Goal of the exercise —
Pull out each line of the records below that contains the word "this", and copy those lines unchanged.

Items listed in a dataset
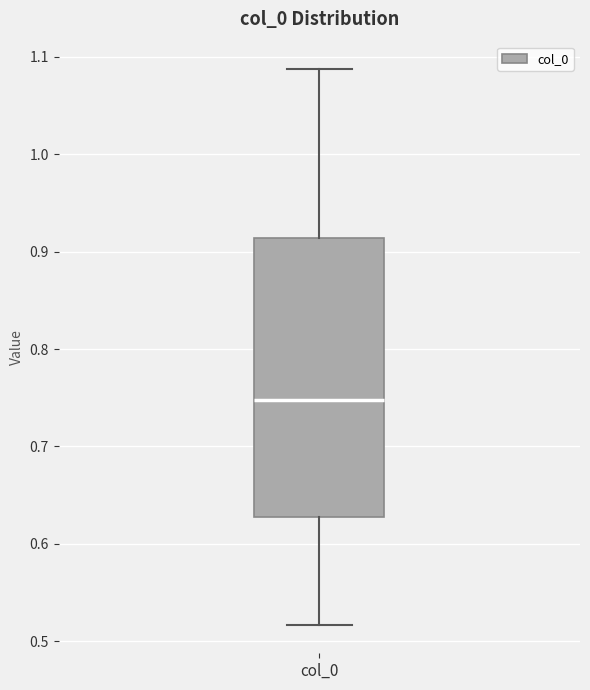

Where is the lower edge of the box for col_0 on the y-axis? The values are not printed on the chart, so give them approximately, as read against the axis.

0.63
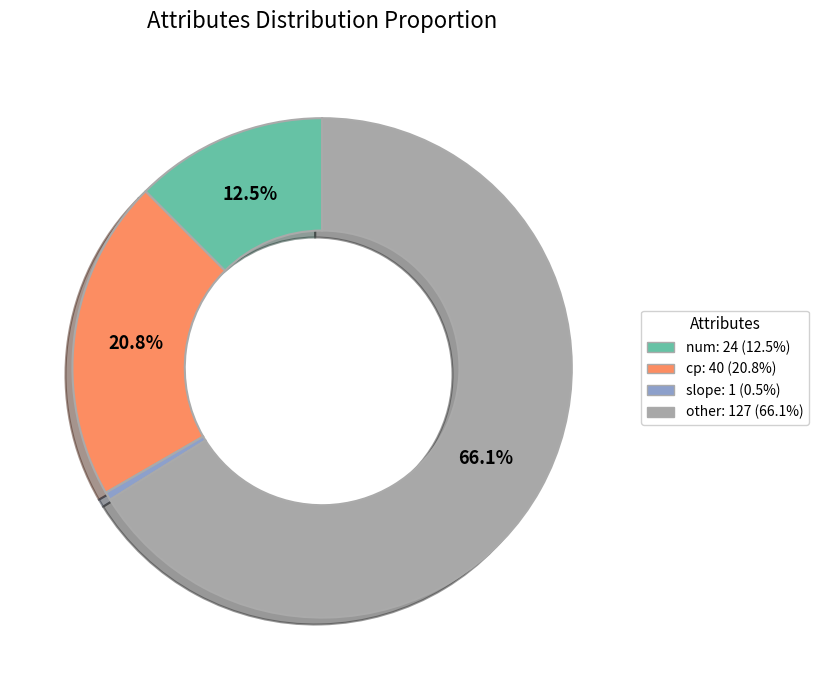

Which category accounts for the majority?

other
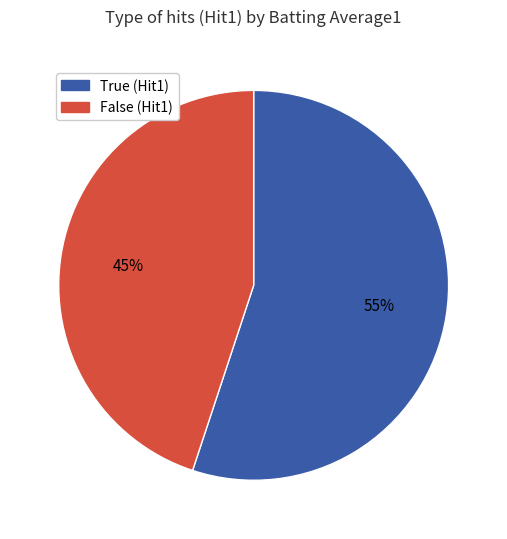

To the nearest percent, what is the difference between the largest and smallest slice percentages?

10%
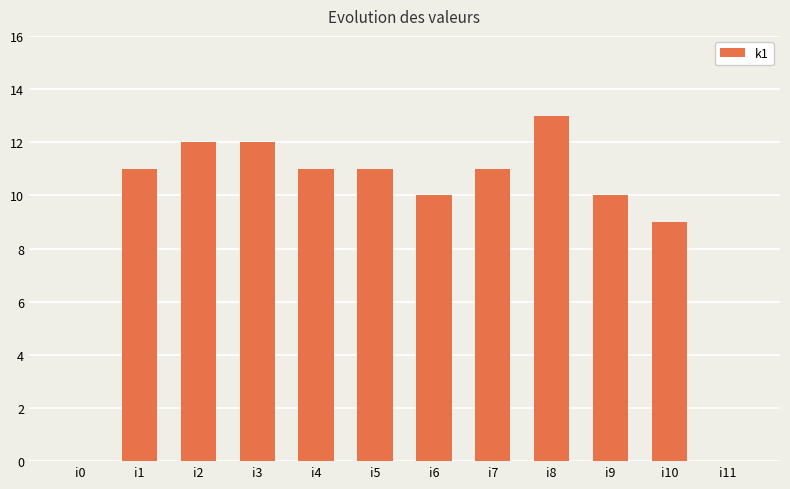

The chart shows a value of 11 at i5. True or false?

True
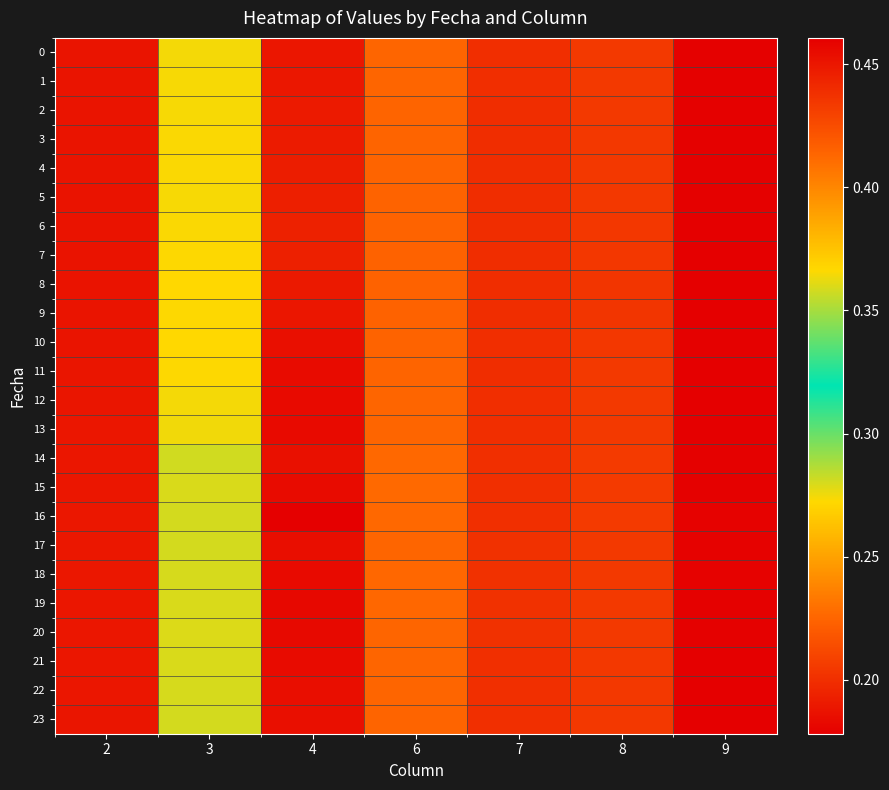

Count the number of data series in this chart.

24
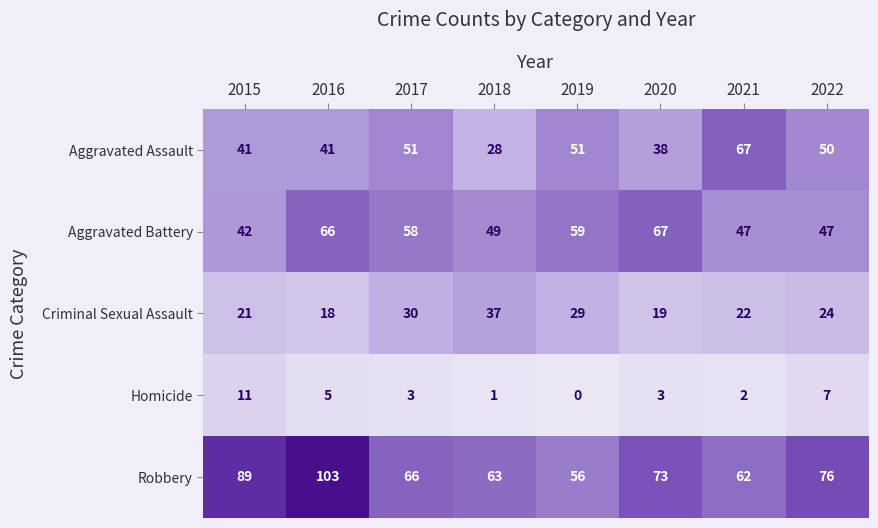

True or false: Homicide has a value of 0 at 2019.

True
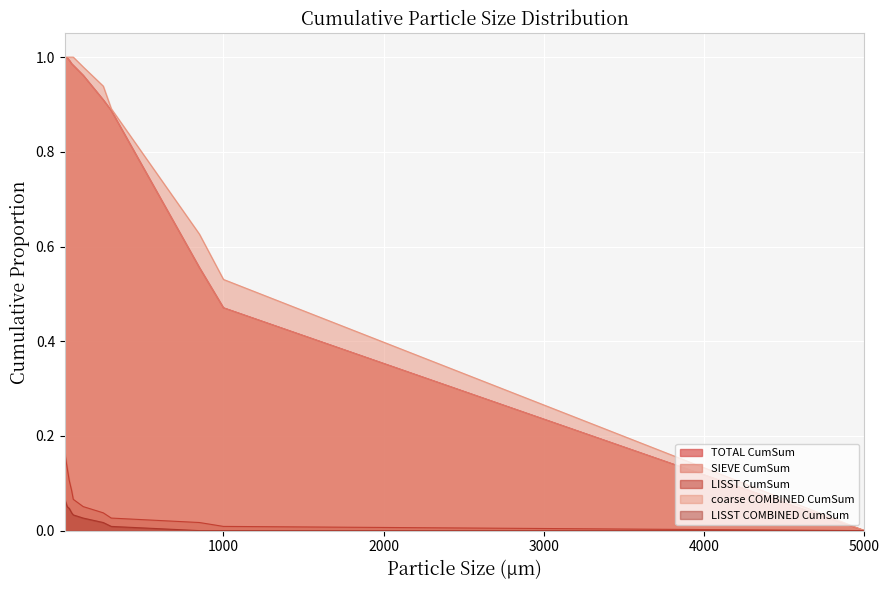

Which series has the widest spread of values?

TOTAL CumSum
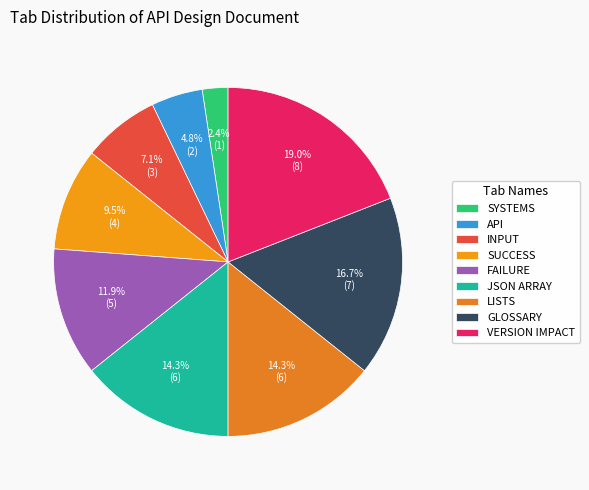

Is it true that SYSTEMS is 2% of the pie?

True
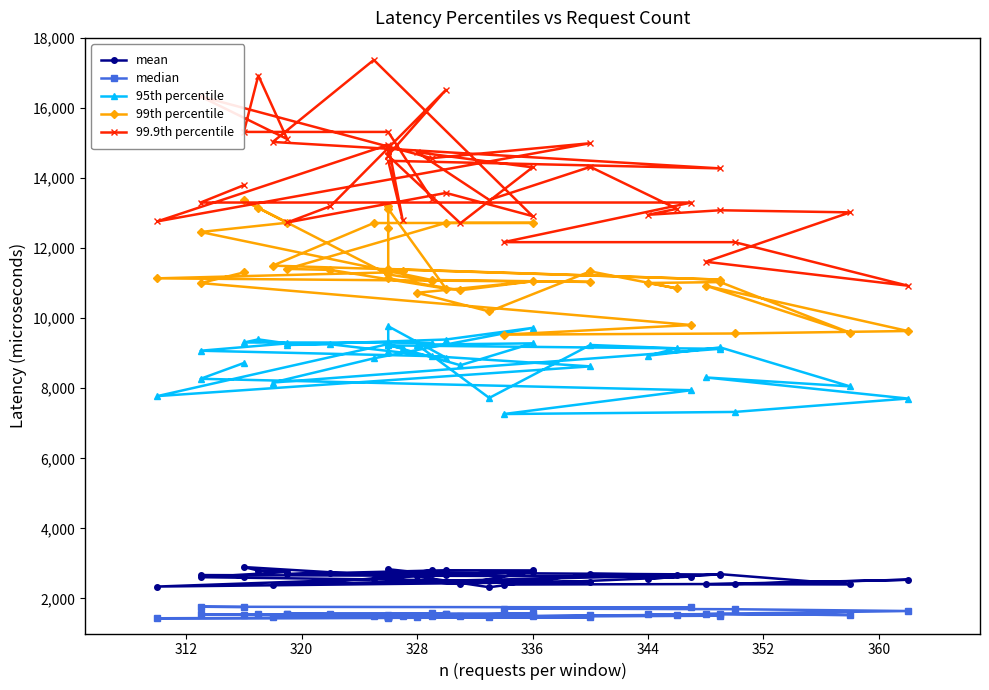

Between 14 and 24, which series saw the biggest shift?

99th percentile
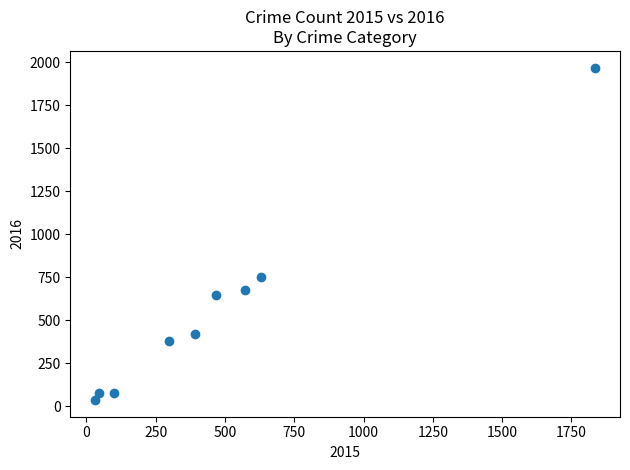

What Y value in the scatter plot is closest to 1003?

750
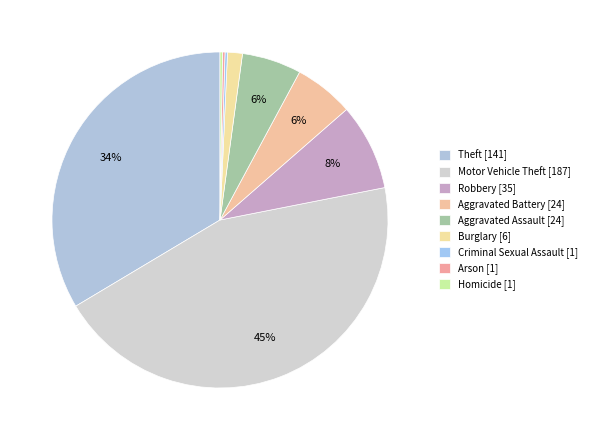

How many slices are in this pie chart?

9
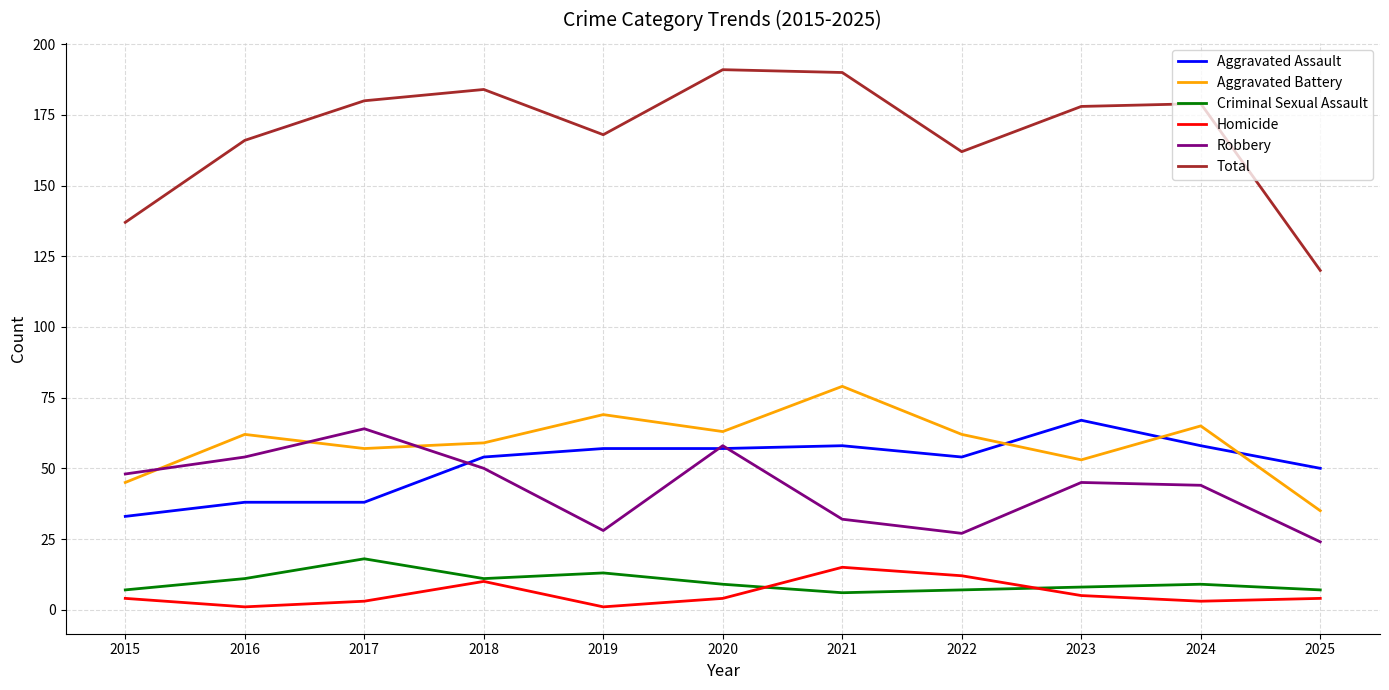

Which series has the largest range (max minus min)?

Total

Answer for the task —
Count the number of data series in this chart.
How many slices are in this pie chart?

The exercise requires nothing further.